From freedom to equality to fundamental fairness

Some time ago I involved myself in a discussion on Facebook with an old friend about different forms of discrimination.  The details of that discussion, while important in their own right, aren't important to my purpose in writing today, so I'll not share them now. 

In many ways my friend is traditional and conservative, and that brings us into conflict from time to time.  I can't speak for my friend, but I've always tried to treat him and his views with respect.  He works hard and tries to live his life the right way, with compassion and common sense.  He's intelligent, and he can be funny and self-effacing and charming.  And even though we often disagree about how we make things better, I know he shares the modern core American values of equality and essential justice.

Near the end of our discussion, which as between him and me was awfully civil (others couldn't help but insert their own insults and name-calling), my friend asked, "Where are my defenders?
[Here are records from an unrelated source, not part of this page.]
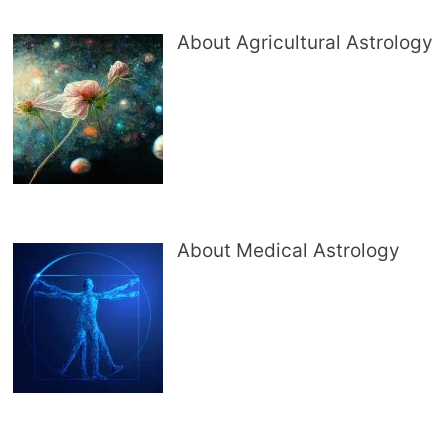
About Agricultural Astrology
About Medical Astrology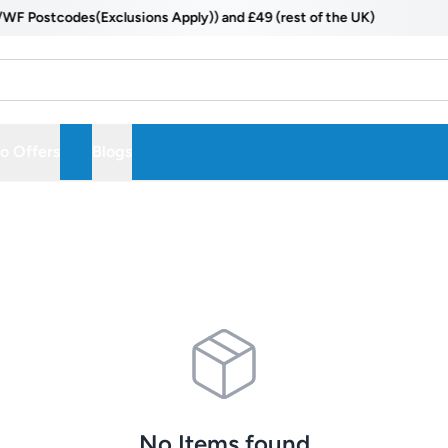
ostcodes(Exclusions Apply)) and £49 (rest of the UK)
 Offers
Blogs
No Items found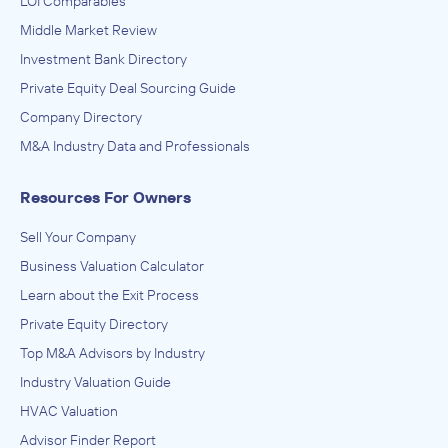
LOI Comparables
Middle Market Review
Investment Bank Directory
Private Equity Deal Sourcing Guide
Company Directory
M&A Industry Data and Professionals
Resources For Owners
Sell Your Company
Business Valuation Calculator
Learn about the Exit Process
Private Equity Directory
Top M&A Advisors by Industry
Industry Valuation Guide
HVAC Valuation
Advisor Finder Report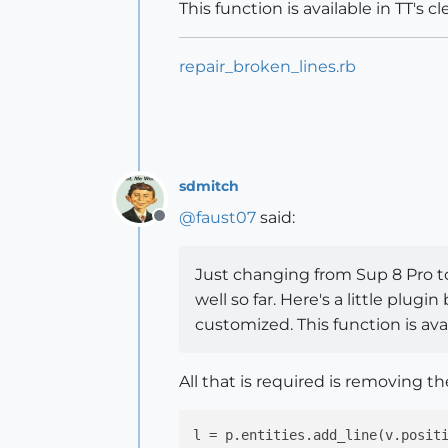
This function is available in TT's cl
repair_broken_lines.rb
sdmitch
@
faust07
said:
Offline
Just changing from Sup 8 Pro to 
well so far. Here's a little plu
customized. This function is avail
All that is required is removing the
l
 = p.entities.add_line(v.posit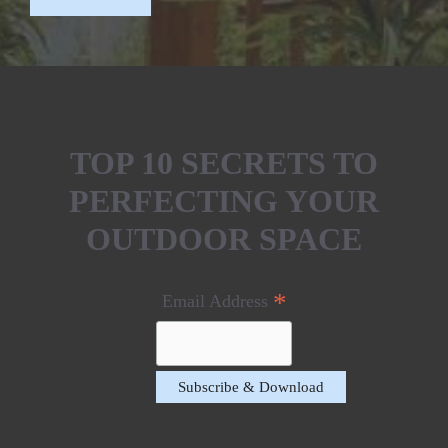
TOP 10 SECRETS TO
PERFECTING YOUR
OUTDOOR SPACE
*
Email Address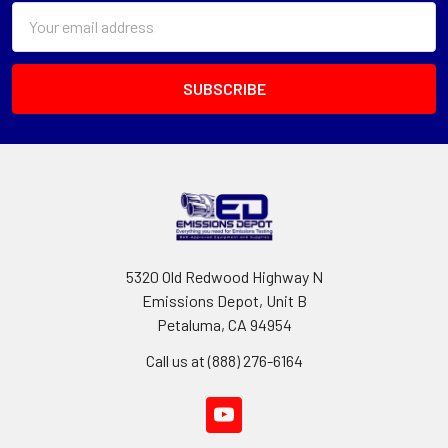
Email
Address
5320 Old Redwood Highway N
Emissions Depot, Unit B
Petaluma, CA 94954
Call us at (888) 276-6164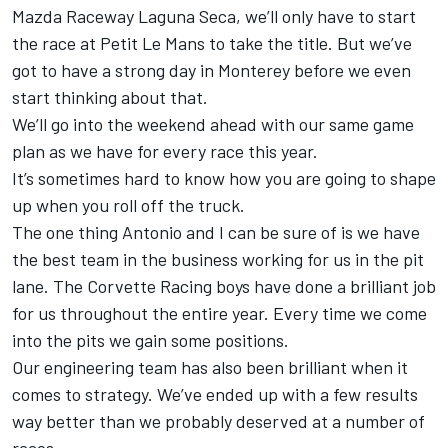
Mazda Raceway Laguna Seca, we’ll only have to start
the race at Petit Le Mans to take the title. But we’ve
got to have a strong day in Monterey before we even
start thinking about that.
We’ll go into the weekend ahead with our same game
plan as we have for every race this year.
It’s sometimes hard to know how you are going to shape
up when you roll off the truck.
The one thing Antonio and I can be sure of is we have
the best team in the business working for us in the pit
lane. The Corvette Racing boys have done a brilliant job
for us throughout the entire year. Every time we come
into the pits we gain some positions.
Our engineering team has also been brilliant when it
comes to strategy. We’ve ended up with a few results
way better than we probably deserved at a number of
Who is protecting my civil rights?"

These are excellent questions.

Earlier this year, we celebrated the 50th anniversary of the passage of the Civil Rights Act of 1964.  It would be no exaggeration to call that law one of the most important laws in American history.  Its importance is attributable in many ways to the fundamental shift it represented in our view of what it means to be American.  Before the Act, and before the Civil Rights Movement generally, the general viewpoint was that the essence of America, our most important value and virtue, was individual freedom--the right to plan and execute one's own life according to individual choice, constrained only by ability.

The changes to the laws that happened in the 1950s and the 1960s, including Brown v. Board of Education (and a handful of cases that preceded it), down through the Civil Rights Act of 1964 and the Voting Rights Act of 1965 and several other pieces of landmark legislation, succeeded in shifting--to some extent--the view that our most important value is equality.  That doesn't mean that we don't value individual freedom now, just as it doesn't mean that we didn't value equality before.  But it's a shift in what occupies the top spot.
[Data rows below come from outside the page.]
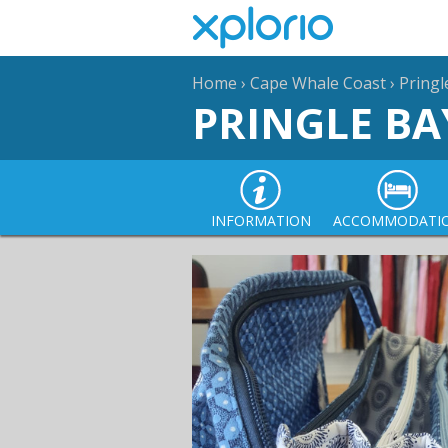
Home
›
Cape Whale Coast
›
Pringl
PRINGLE BA
INFORMATION
ACCOMMODATI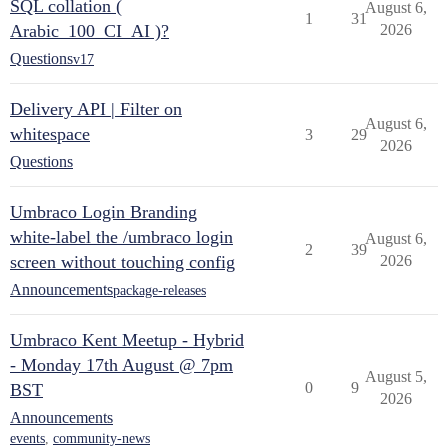
SQL collation (
August 6,
1
31
Arabic_100_CI_AI )?
2026
Questions
v17
Delivery API | Filter on
August 6,
whitespace
3
29
2026
Questions
Umbraco Login Branding
white-label the /umbraco login
August 6,
2
39
screen without touching config
2026
Announcements
package-releases
Umbraco Kent Meetup - Hybrid
- Monday 17th August @ 7pm
August 5,
0
9
BST
2026
Announcements
events
,
community-news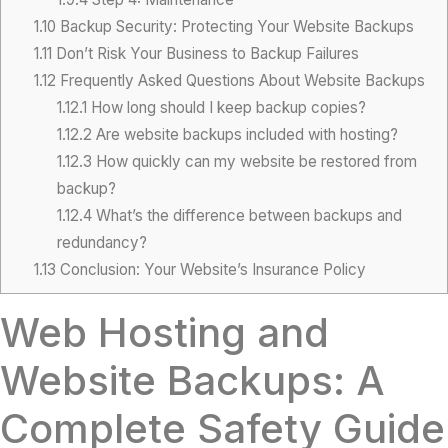
1.10
Backup Security: Protecting Your Website Backups
1.11
Don’t Risk Your Business to Backup Failures
1.12
Frequently Asked Questions About Website Backups
1.12.1
How long should I keep backup copies?
1.12.2
Are website backups included with hosting?
1.12.3
How quickly can my website be restored from
backup?
1.12.4
What’s the difference between backups and
redundancy?
1.13
Conclusion: Your Website’s Insurance Policy
Web Hosting and
Website Backups: A
Complete Safety Guide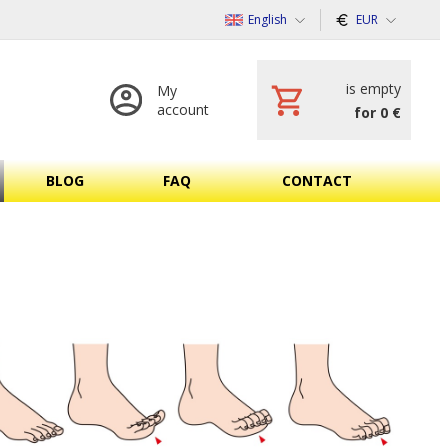
English
EUR
is empty
My
account
for 0 €
BLOG
FAQ
CONTACT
These laws, to be sure, were reactionary.  By that, I mean that they became laws in response to situations that had become intolerable.  Title II of the Civil Rights Act of 1964 focuses on (and bans) discrimination in public accommodations based upon race, national origin, skin color, and religion because many individuals and many state governments used the guise of individual freedom to make life harder for minorities.

As such, it's not unreasonable for white people today--most of whom have never intentionally discriminated against racial or religious minorities--to view the Act as a special accommodation for racial and religious minorities that has no application for themselves.
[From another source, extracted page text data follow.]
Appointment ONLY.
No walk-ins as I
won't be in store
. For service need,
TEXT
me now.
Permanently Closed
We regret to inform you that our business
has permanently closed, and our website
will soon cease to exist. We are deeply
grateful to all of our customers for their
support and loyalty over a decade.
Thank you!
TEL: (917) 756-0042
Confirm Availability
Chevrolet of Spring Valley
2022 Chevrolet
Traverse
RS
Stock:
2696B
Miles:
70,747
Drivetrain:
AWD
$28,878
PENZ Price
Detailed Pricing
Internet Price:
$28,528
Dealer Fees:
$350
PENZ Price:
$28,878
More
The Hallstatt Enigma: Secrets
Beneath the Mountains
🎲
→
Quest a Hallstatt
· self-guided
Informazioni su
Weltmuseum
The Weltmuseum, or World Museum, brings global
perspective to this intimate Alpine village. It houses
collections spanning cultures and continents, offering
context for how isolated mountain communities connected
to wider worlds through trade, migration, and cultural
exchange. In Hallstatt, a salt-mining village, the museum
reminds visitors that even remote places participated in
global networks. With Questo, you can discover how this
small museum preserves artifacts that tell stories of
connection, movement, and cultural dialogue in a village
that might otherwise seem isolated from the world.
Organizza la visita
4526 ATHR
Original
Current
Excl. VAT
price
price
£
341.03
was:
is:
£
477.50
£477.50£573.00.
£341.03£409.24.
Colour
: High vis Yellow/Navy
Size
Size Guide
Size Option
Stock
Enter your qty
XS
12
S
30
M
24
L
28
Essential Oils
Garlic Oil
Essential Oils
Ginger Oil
The truth is that there are times when white people are targeted for discrimination, or for something that appears to be discrimination.  Sometimes it can seem that racial minorities in particular are given special, undeserved consideration for things like promotions in employment.  In some cases, that inference is legitimate, mostly because of well-meaning people who inappropriately apply principles, like affirmative action, that were designed to help qualified members of underrepresented minorities get considered for positions, to unqualified members of underrepresented minorities in a bid to appear more racially diverse.  That kind of laziness helps no one, but it perhaps illustrates how far we have to go yet.

Sometimes that viewpoint leads some white folks to believe that minorities have access to a special, more generous form of welfare that white people can't access.  They don't, but the idea that they do has been planted and stoked by conservative politicians who hope to motivate white people to the polls in order to cancel out the influence of "welfare queens" who drive Cadillacs and eat steak on the taxpayers' dime.

As I see it, part of the fundamental difference of opinion that has made us Americans more divided politically than we have ever been is rooted in the silent debate about the shift from individual freedom to equality as our highest American value.  We don't talk much about that in the abstract; instead, we fight proxy wars over the minimum wage, welfare reform, immigration policy, government spending and taxes, and a thousand other seemingly binary issues.

What we don't seem to understand is that these concepts need not be at war with each other.  In the hierarchy of American values, what we are striving for is not individual freedom or equality but both, in the form of fundamental fairness.  We all need help from time to time, some of us more than others.  We all need defenders.  We all need civil rights.  We all need the empathy of others.  Perhaps most importantly, we all need second and third and fourth chances, even if we don't deserve them, strictly speaking. We are all Americans, and we Americans are all in this together.